## Your assignment
Send back the data below exactly. Drop every picture.

## Record set
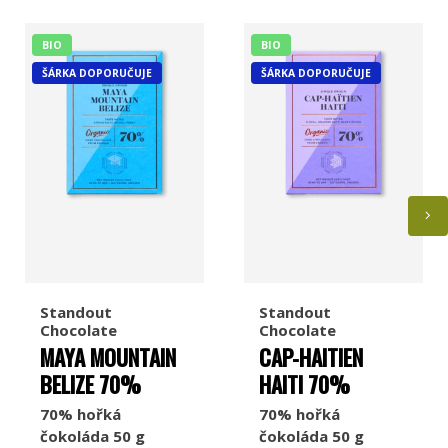
BIO
BIO
ŠÁRKA DOPORUČUJE
ŠÁRKA DOPORUČUJE
Standout
Standout
Chocolate
Chocolate
MAYA MOUNTAIN
CAP-HAITIEN
BELIZE 70%
HAITI 70%
70% hořká
70% hořká
čokoláda 50 g
čokoláda 50 g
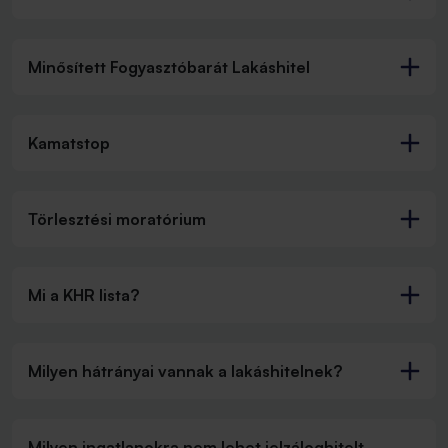
Minősített Fogyasztóbarát Lakáshitel
Kamatstop
Törlesztési moratórium
Mi a KHR lista?
Milyen hátrányai vannak a lakáshitelnek?
Milyen ingatlanokra nem lehet jelzáloghitelt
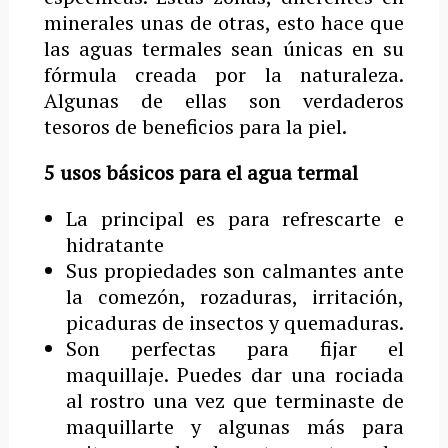
minerales unas de otras, esto hace que
las aguas termales sean únicas en su
fórmula creada por la naturaleza.
Algunas de ellas son verdaderos
tesoros de beneficios para la piel.
5 usos básicos para el agua termal
La principal es para refrescarte e
hidratante
Sus propiedades son calmantes ante
la comezón, rozaduras, irritación,
picaduras de insectos y quemaduras.
Son perfectas para fijar el
maquillaje. Puedes dar una rociada
al rostro una vez que terminaste de
maquillarte y algunas más para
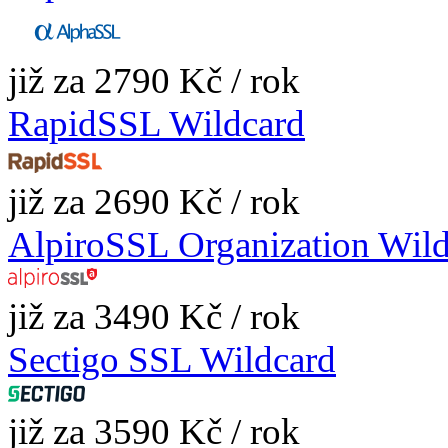
již za 2790 Kč / rok
RapidSSL Wildcard
již za 2690 Kč / rok
AlpiroSSL Organization Wil
již za 3490 Kč / rok
Sectigo SSL Wildcard
již za 3590 Kč / rok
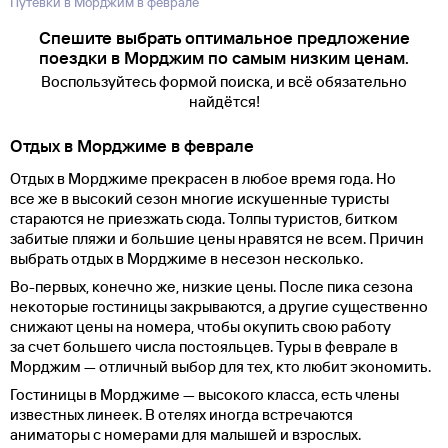
Путевки в Морджим в феврале
Спешите выбрать оптимальное предложение
поездки в Морджим по самым низким ценам.
Воспользуйтесь формой поиска, и всё обязательно
найдётся!
Отдых в Морджиме в феврале
Отдых в Морджиме прекрасен в любое время года. Но
все же в высокий сезон многие искушенные туристы
стараются не приезжать сюда. Толпы туристов, битком
забитые пляжи и большие цены нравятся не всем. Причин
выбрать отдых в Морджиме в несезон несколько.
Во-первых, конечно же, низкие цены. После пика сезона
некоторые гостиницы закрываются, а другие существенно
снижают цены на номера, чтобы окупить свою работу
за счет большего числа постояльцев. Туры в феврале в
Морджим — отличный выбор для тех, кто любит экономить.
Гостиницы в Морджиме — высокого класса, есть члены
известных линеек. В отелях иногда встречаются
аниматоры с номерами для малышей и взрослых.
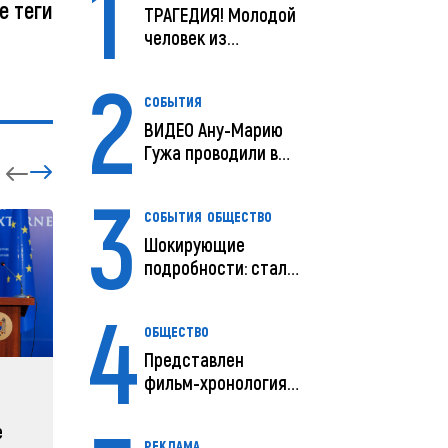
1
е теги
ТРАГЕДИЯ! Молодой
человек из
Молдовы умер в
2
США посл...
СОБЫТИЯ
ВИДЕО Ану-Марию
Гужа проводили в
последний путь
3
СОБЫТИЯ
ОБЩЕСТВО
Шокирующие
подробности: стали
известны
4
предварительны...
ОБЩЕСТВО
Представлен
фильм-хронология
ЗАРУБЕЖНЫЕ
СОБЫТ
исчезновения и
поисков м...
е
Зеленский объявляет о
Какая п
РЕКЛАМА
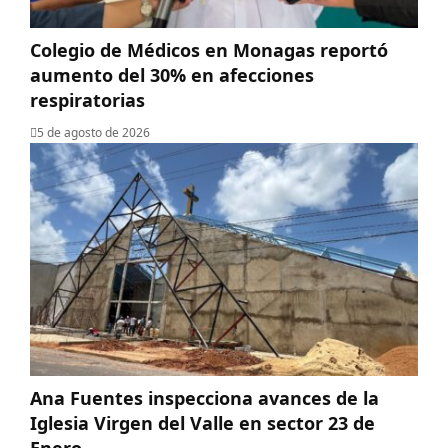
Colegio de Médicos en Monagas reportó
aumento del 30% en afecciones
respiratorias
5 de agosto de 2026
Ana Fuentes inspecciona avances de la
Iglesia Virgen del Valle en sector 23 de
Enero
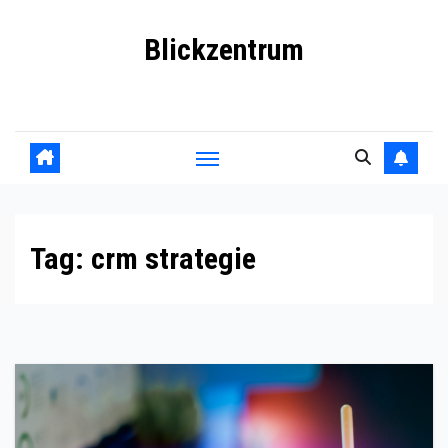
Skip
Blickzentrum
to
content
Wo Relevanz und Information zusammenfinden
Tag:
crm strategie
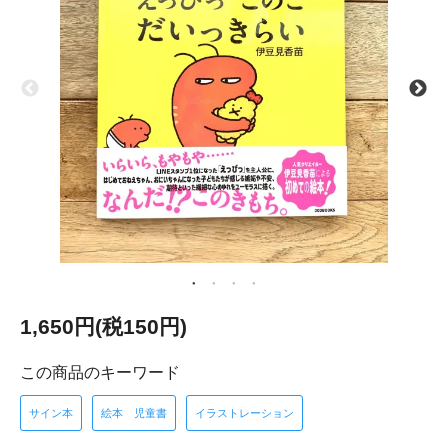
1,650円(税150円)
この商品のキーワード
サイン本
絵本 児童書
イラストレーション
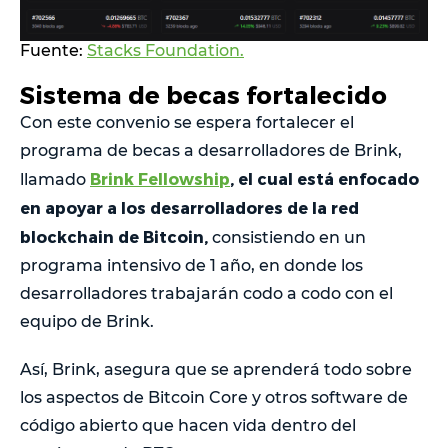
Fuente:
Stacks Foundation.
Sistema de becas fortalecido
Con este convenio se espera fortalecer el
programa de becas a desarrolladores de Brink,
Brink Fellowship
,
el cual está enfocado
llamado
en apoyar a los desarrolladores de la red
blockchain de Bitcoin,
consistiendo en un
programa intensivo de 1 año, en donde los
desarrolladores trabajarán codo a codo con el
equipo de Brink.
Así, Brink, asegura que se aprenderá todo sobre
los aspectos de Bitcoin Core y otros software de
código abierto que hacen vida dentro del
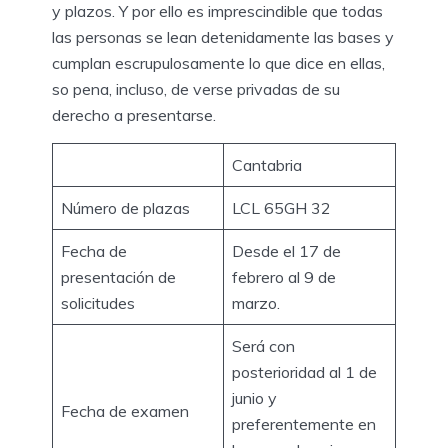
y plazos. Y por ello es imprescindible que todas
las personas se lean detenidamente las bases y
cumplan escrupulosamente lo que dice en ellas,
so pena, incluso, de verse privadas de su
derecho a presentarse.
Cantabria
Número de plazas
LCL 65GH 32
Fecha de
Desde el 17 de
presentación de
febrero al 9 de
solicitudes
marzo.
Será con
posterioridad al 1 de
junio y
Fecha de examen
preferentemente en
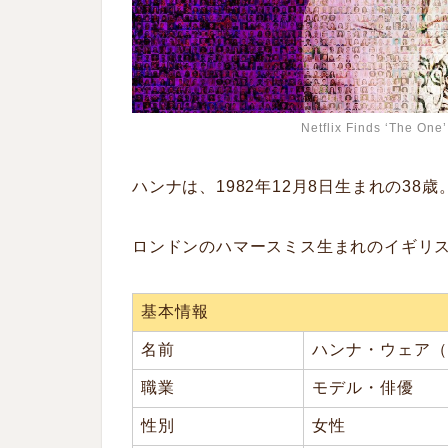
Netflix Finds ‘The On
ハンナは、
1982
年
12
月
8
日
生まれの38歳
ロンドンのハマースミス生まれのイギリ
基本情報
名前
ハンナ・ウェア（Ha
職業
モデル・俳優
性別
女性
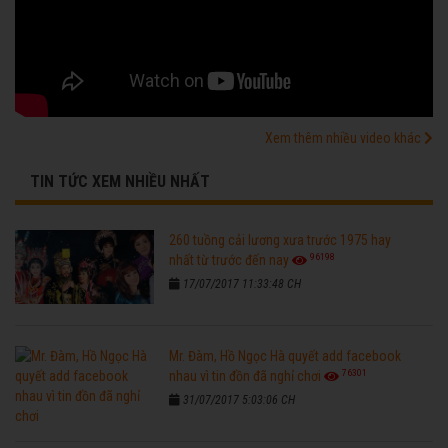
Xem thêm nhiều video khác
TIN TỨC XEM NHIỀU NHẤT
260 tuồng cải lương xưa trước 1975 hay
96198
nhất từ trước đến nay
17/07/2017 11:33:48 CH
Mr. Đàm, Hồ Ngọc Hà quyết add facebook
76301
nhau vì tin đồn đã nghỉ chơi
31/07/2017 5:03:06 CH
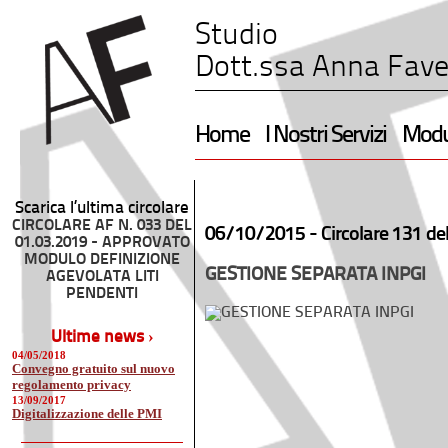
Studio
Dott.ssa Anna Fave
Home
I Nostri Servizi
Modul
Scarica l’ultima circolare
CIRCOLARE AF N. 033 DEL
06/10/2015 -
Circolare 131 de
01.03.2019 - APPROVATO
MODULO DEFINIZIONE
GESTIONE SEPARATA INPGI
AGEVOLATA LITI
PENDENTI
Ultime news ›
04/05/2018
Convegno gratuito sul nuovo
regolamento privacy
13/09/2017
Digitalizzazione delle PMI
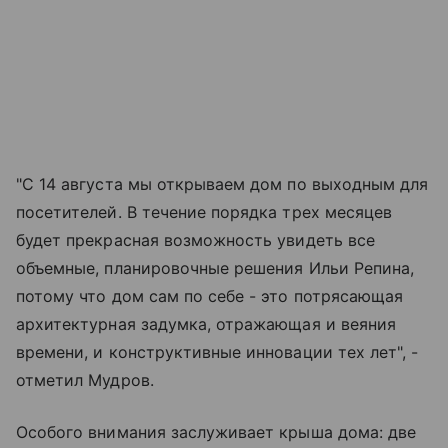
"С 14 августа мы открываем дом по выходным для
посетителей. В течение порядка трех месяцев
будет прекрасная возможность увидеть все
объемные, планировочные решения Ильи Репина,
потому что дом сам по себе - это потрясающая
архитектурная задумка, отражающая и веяния
времени, и конструктивные инновации тех лет", -
отметил Мудров.
Особого внимания заслуживает крыша дома: две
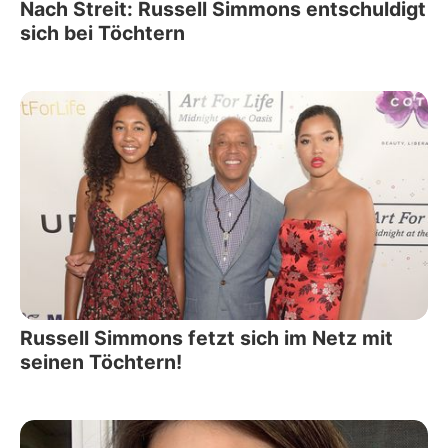
Nach Streit: Russell Simmons entschuldigt
sich bei Töchtern
Russell Simmons fetzt sich im Netz mit
seinen Töchtern!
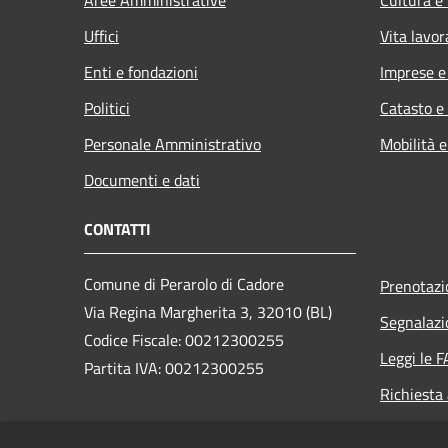
Uffici
Vita lavor
Enti e fondazioni
Imprese 
Politici
Catasto e
Personale Amministrativo
Mobilità e
Documenti e dati
CONTATTI
Comune di Perarolo di Cadore
Prenotaz
Via Regina Margherita 3, 32010 (BL)
Segnalazi
Codice Fiscale: 00212300255
Leggi le 
Partita IVA: 00212300255
Richiesta
PEC:
perarolo.bl@cert.ip-veneto.net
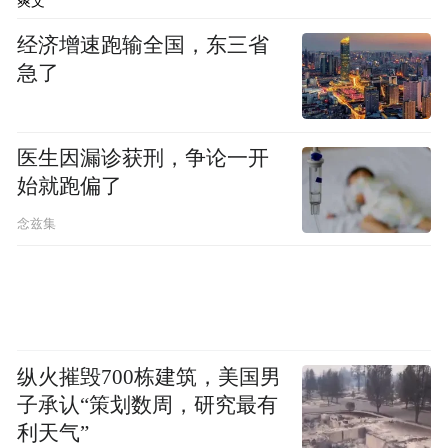
爽文
材料。
经济增速跑输全国，东三省
然后，有了刘若鹏作为第一作者，在《科
急了
学》杂志发表的那篇论文，有了科技界对超
材料的更多关注。如，超材料被《科学》杂
医生因漏诊获刑，争论一开
志评选为“2010年十大科技突破”之一。
始就跑偏了
念兹集
论文发布后的刘若鹏也受到美国有关方面的
广泛关注，一些高校、研究机构、企业，包
括美国军方都向他发出邀请，甚至暗示，只
有美国才能帮他将论文变成现实。
纵火摧毁700栋建筑，美国男
但刘若鹏从内心不服，也不甘：“凭啥中国在
子承认“策划数周，研究最有
技术上就不能赶超美国？我们是戴着红领巾
利天气”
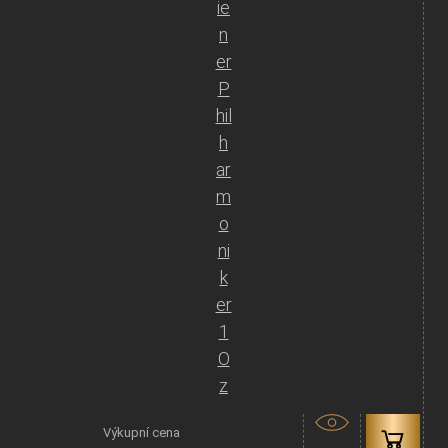
ie
n
er
P
hil
h
ar
m
o
ni
k
er
1
O
z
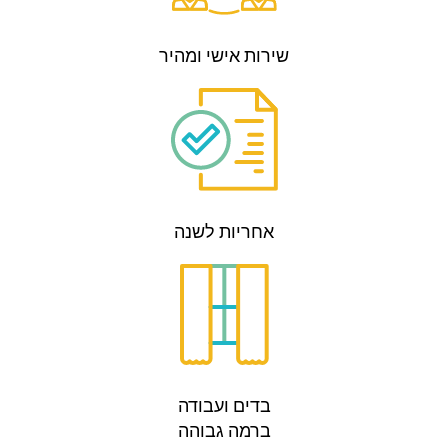
שירות אישי ומהיר
אחריות לשנה
בדים ועבודה
ברמה גבוהה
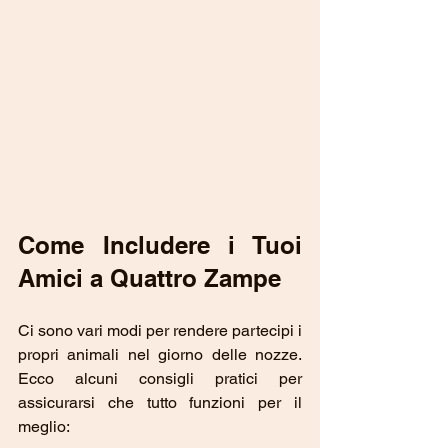
Come Includere i Tuoi 
Amici a Quattro Zampe
Ci sono vari modi per rendere partecipi i 
propri animali nel giorno delle nozze. 
Ecco alcuni consigli pratici per 
assicurarsi che tutto funzioni per il 
meglio:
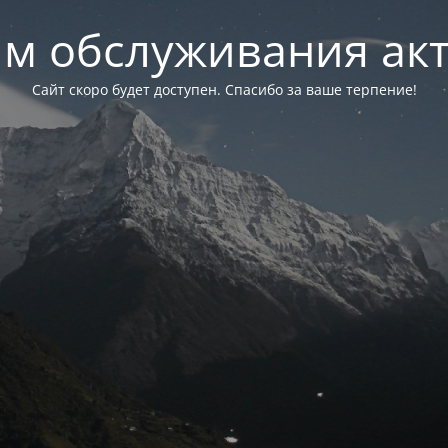
м обслуживания ак
Сайт скоро будет доступен. Спасибо за ваше терпение!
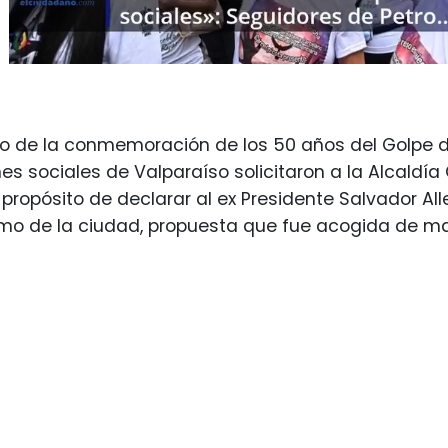
to de la conmemoración de los 50 años del Golpe d
es sociales de Valparaíso solicitaron a la Alcaldí
 propósito de declarar al ex Presidente Salvador
umo de la ciudad, propuesta que fue acogida de ma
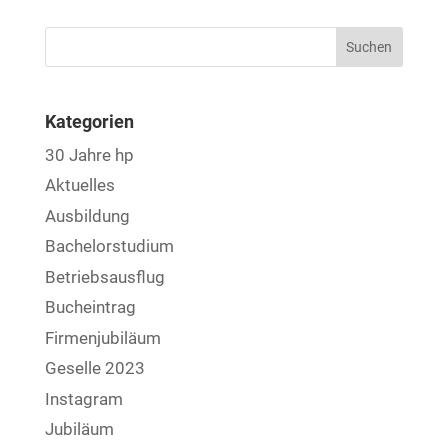
Kategorien
30 Jahre hp
Aktuelles
Ausbildung
Bachelorstudium
Betriebsausflug
Bucheintrag
Firmenjubiläum
Geselle 2023
Instagram
Jubiläum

## Output for this task
BIO
BIO
ŠÁRKA DOPORUČUJE
ŠÁRKA DOPORUČUJE
Standout
Standout
Chocolate
Chocolate
MAYA MOUNTAIN
CAP-HAITIEN
BELIZE 70%
HAITI 70%
70% hořká
70% hořká
čokoláda 50 g
čokoláda 50 g
Minősített Fogyasztóbarát Lakáshitel
Kamatstop
Törlesztési moratórium
Mi a KHR lista?
Milyen hátrányai vannak a lakáshitelnek?
Milyen ingatlanokra nem lehet jelzáloghitelt
minerales unas de otras, esto hace que
las aguas termales sean únicas en su
fórmula creada por la naturaleza.
Algunas de ellas son verdaderos
tesoros de beneficios para la piel.
5 usos básicos para el agua termal
La principal es para refrescarte e
hidratante
Sus propiedades son calmantes ante
la comezón, rozaduras, irritación,
picaduras de insectos y quemaduras.
Son perfectas para fijar el
maquillaje. Puedes dar una rociada
al rostro una vez que terminaste de
maquillarte y algunas más para
již za 2790 Kč / rok
RapidSSL Wildcard
již za 2690 Kč / rok
AlpiroSSL Organization Wil
již za 3490 Kč / rok
Sectigo SSL Wildcard
již za 3590 Kč / rok
Путевки в Морджим в феврале
Спешите выбрать оптимальное предложение
поездки в Морджим по самым низким ценам.
Воспользуйтесь формой поиска, и всё обязательно
найдётся!
Отдых в Морджиме в феврале
Отдых в Морджиме прекрасен в любое время года. Но
все же в высокий сезон многие искушенные туристы
стараются не приезжать сюда. Толпы туристов, битком
забитые пляжи и большие цены нравятся не всем. Причин
выбрать отдых в Морджиме в несезон несколько.
Во-первых, конечно же, низкие цены. После пика сезона
некоторые гостиницы закрываются, а другие существенно
снижают цены на номера, чтобы окупить свою работу
за счет большего числа постояльцев. Туры в феврале в
Морджим — отличный выбор для тех, кто любит экономить.
Гостиницы в Морджиме — высокого класса, есть члены
известных линеек. В отелях иногда встречаются
аниматоры с номерами для малышей и взрослых.
1
е теги
ТРАГЕДИЯ! Молодой
человек из
Молдовы умер в
2
США посл...
СОБЫТИЯ
ВИДЕО Ану-Марию
Гужа проводили в
последний путь
3
СОБЫТИЯ
ОБЩЕСТВО
Шокирующие
подробности: стали
известны
4
предварительны...
ОБЩЕСТВО
Представлен
фильм-хронология
ЗАРУБЕЖНЫЕ
СОБЫТ
исчезновения и
поисков м...
е
Зеленский объявляет о
Какая п
РЕКЛАМА
Colegio de Médicos en Monagas reportó
aumento del 30% en afecciones
respiratorias
5 de agosto de 2026
Ana Fuentes inspecciona avances de la
Iglesia Virgen del Valle en sector 23 de
Enero
Skip
Blickzentrum
to
content
Wo Relevanz und Information zusammenfinden
Tag:
crm strategie
1,650円(税150円)
この商品のキーワード
サイン本
絵本 児童書
イラストレーション
Fuente:
Stacks Foundation.
Sistema de becas fortalecido
Con este convenio se espera fortalecer el
programa de becas a desarrolladores de Brink,
Brink Fellowship
,
el cual está enfocado
llamado
en apoyar a los desarrolladores de la red
blockchain de Bitcoin,
consistiendo en un
programa intensivo de 1 año, en donde los
desarrolladores trabajarán codo a codo con el
equipo de Brink.
Así, Brink, asegura que se aprenderá todo sobre
los aspectos de Bitcoin Core y otros software de
código abierto que hacen vida dentro del
y plazos. Y por ello es imprescindible que todas
las personas se lean detenidamente las bases y
cumplan escrupulosamente lo que dice en ellas,
so pena, incluso, de verse privadas de su
derecho a presentarse.
Cantabria
Número de plazas
LCL 65GH 32
Fecha de
Desde el 17 de
presentación de
febrero al 9 de
solicitudes
marzo.
Será con
posterioridad al 1 de
junio y
Fecha de examen
preferentemente en
Netflix Finds ‘The On
ハンナは、
1982
年
12
月
8
日
生まれの38歳
ロンドンのハマースミス生まれのイギリ
基本情報
名前
ハンナ・ウェア（Ha
職業
モデル・俳優
性別
女性
Xem thêm nhiều video khác
TIN TỨC XEM NHIỀU NHẤT
260 tuồng cải lương xưa trước 1975 hay
96198
nhất từ trước đến nay
17/07/2017 11:33:48 CH
Mr. Đàm, Hồ Ngọc Hà quyết add facebook
76301
nhau vì tin đồn đã nghỉ chơi
31/07/2017 5:03:06 CH
Studio
Dott.ssa Anna Fave
Home
I Nostri Servizi
Modul
Scarica l’ultima circolare
CIRCOLARE AF N. 033 DEL
06/10/2015 -
Circolare 131 de
01.03.2019 - APPROVATO
MODULO DEFINIZIONE
GESTIONE SEPARATA INPGI
AGEVOLATA LITI
PENDENTI
Ultime news ›
04/05/2018
Convegno gratuito sul nuovo
regolamento privacy
13/09/2017
Digitalizzazione delle PMI
"С 14 августа мы открываем дом по выходным для
посетителей. В течение порядка трех месяцев
будет прекрасная возможность увидеть все
объемные, планировочные решения Ильи Репина,
потому что дом сам по себе - это потрясающая
архитектурная задумка, отражающая и веяния
времени, и конструктивные инновации тех лет", -
отметил Мудров.
Особого внимания заслуживает крыша дома: две
Nach Streit: Russell Simmons entschuldigt
sich bei Töchtern
Russell Simmons fetzt sich im Netz mit
seinen Töchtern!
Uffici
Vita lavor
Enti e fondazioni
Imprese 
Politici
Catasto e
Personale Amministrativo
Mobilità e
Documenti e dati
CONTATTI
Comune di Perarolo di Cadore
Prenotaz
Via Regina Margherita 3, 32010 (BL)
Segnalazi
Codice Fiscale: 00212300255
Leggi le 
Partita IVA: 00212300255
Richiesta
PEC:
perarolo.bl@cert.ip-veneto.net
爽文
材料。
经济增速跑输全国，东三省
然后，有了刘若鹏作为第一作者，在《科
急了
学》杂志发表的那篇论文，有了科技界对超
材料的更多关注。如，超材料被《科学》杂
医生因漏诊获刑，争论一开
志评选为“2010年十大科技突破”之一。
始就跑偏了
念兹集
论文发布后的刘若鹏也受到美国有关方面的
广泛关注，一些高校、研究机构、企业，包
括美国军方都向他发出邀请，甚至暗示，只
有美国才能帮他将论文变成现实。
纵火摧毁700栋建筑，美国男
但刘若鹏从内心不服，也不甘：“凭啥中国在
子承认“策划数周，研究最有
技术上就不能赶超美国？我们是戴着红领巾
利天气”
ie
n
er
P
hil
h
ar
m
o
ni
k
er
1
O
z
שירות אישי ומהיר
אחריות לשנה
בדים ועבודה
ברמה גבוהה
Come Includere i Tuoi 
Amici a Quattro Zampe
Ci sono vari modi per rendere partecipi i 
propri animali nel giorno delle nozze. 
Ecco alcuni consigli pratici per 
assicurarsi che tutto funzioni per il 
meglio:
м обслуживания ак
Сайт скоро будет доступен. Спасибо за ваше терпение!
to de la conmemoración de los 50 años del Golpe d
es sociales de Valparaíso solicitaron a la Alcaldí
 propósito de declarar al ex Presidente Salvador
umo de la ciudad, propuesta que fue acogida de ma
Kategorien
30 Jahre hp
Aktuelles
Ausbildung
Bachelorstudium
Betriebsausflug
Bucheintrag
Firmenjubiläum
Geselle 2023
Instagram
Jubiläum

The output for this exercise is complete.